* Arjun Manoharan <
arjun.m...@zigy.com> [2016-07-13 14:31]:
> First time user logged into ADFS with credentials and I authenticated the
> user. Now the issue is, When the same user is trying to login with
> different credentials, I am unable to see the ADFS login screen, It was
> redirecting to the return url with the previous ADFS users session. If I
> close the browser and again hit the url, I can able to see the ADFS login
> screen.
OK, so you're asking about user switching or account switching when
using Web Single Sign-On (WebSSO or just SSO) within the same browser.

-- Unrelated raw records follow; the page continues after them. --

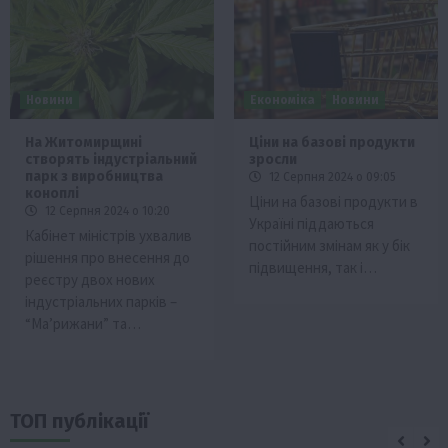
Новини
Економіка
Новини
На Житомирщині
Ціни на базові продукти
створять індустріальний
зросли
парк з виробництва
12 Серпня 2024 о 09:05
коноплі
Ціни на базові продукти в
12 Серпня 2024 о 10:20
Україні піддаються
Кабінет міністрів ухвалив
постійним змінам як у бік
рішення про внесення до
підвищення, так і…
реєстру двох нових
індустріальних парків –
“Маʼрижани” та…
ТОП публікації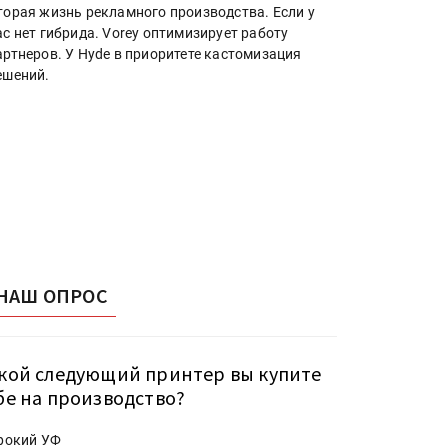
торая жизнь рекламного производства. Если у
ас нет гибрида. Vorey оптимизирует работу
артнеров. У Hyde в приоритете кастомизация
ешений.
НАШ ОПРОС
кой следующий принтер вы купите
бе на производство?
рокий УФ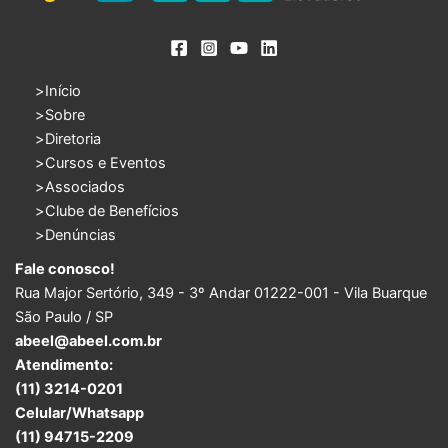
Início
Sobre
Diretoria
Cursos e Eventos
Associados
Clube de Benefícios
Denúncias
Fale conosco!
Rua Major Sertório, 349 - 3º Andar 01222-001 - Vila Buarque
São Paulo / SP
abeel@abeel.com.br
Atendimento:
(11) 3214-0201
Celular/Whatsapp
(11) 94715-2209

That won't work just like that, since SSO works by establishing a
session with the IDP (referenced in an HTTP Cookie in your web
browser) and as long as that session is active at the IDP (and present
in the browser) you experience "SSO", i.e., you're not asked to
re-authenticate every time an SP sends you to the IDP, which also
means you have no chance to select a different identity to log in
with.
A web browser with HTTP Cookies referencing sessions for many services
on different servers is simply not meant to be shared between several
people (or between several identities of the same person; for the IDP
that's the same thing, it doesn't know that different accounts are
"owned" by the same person).
There are several ways to deal with that.
One is something each subject controls, and that's starting another
browser (or another instance of the same browser, in "private browsing
mode") when you want to switch identities. The good part is that this
works reliably and works everywhere where you either have two
different browsers installed, or where the one browser installed
supports "private browsing mode".
This also allows you to continue working with the previously
established identity and use another browser (instance) for the other
identityy, keeping them both separate.
A very different method would be to (try to) implement SLO (SAML 2.0
Single Logout) everywhere and call logout when you're done with using
the first identity. That should (when done right) destroy any active
sessions at the SP you logged out at/from, at the IDP you got SSO
from, and ideally at any other SP you also used as part of that SSO
session. (That may not always work reliably for many reasons. It may
also not be what you wanted: Maybe you wanted to continue using that
one SP and did not want to logout from that, too.)
Then you'd log in using another identity, just like in the "different
browser (instance") example above, but using only a single browser.
The downsides for the SLO approach are higher technical complexity and
lowered reliability in making this work (as it involves every single
SP and protected application, plus the IDP) and no use of several
identities in parallel is possible. The (only) potential advantage is
that it's maybe easier to explain to technophobes, as it only requires
use of a single browser (instance), and you can't confuse yourself
about what idenity is logged in in what browser (instance). But such
people hopefully do not have to routinely use several identities to
achieve their goals.
There are certainly more ways (e.g. disabling SSP at the IDP
completely) but those all have their downsides and need to be
carefully considered by someone who understands the risks involved.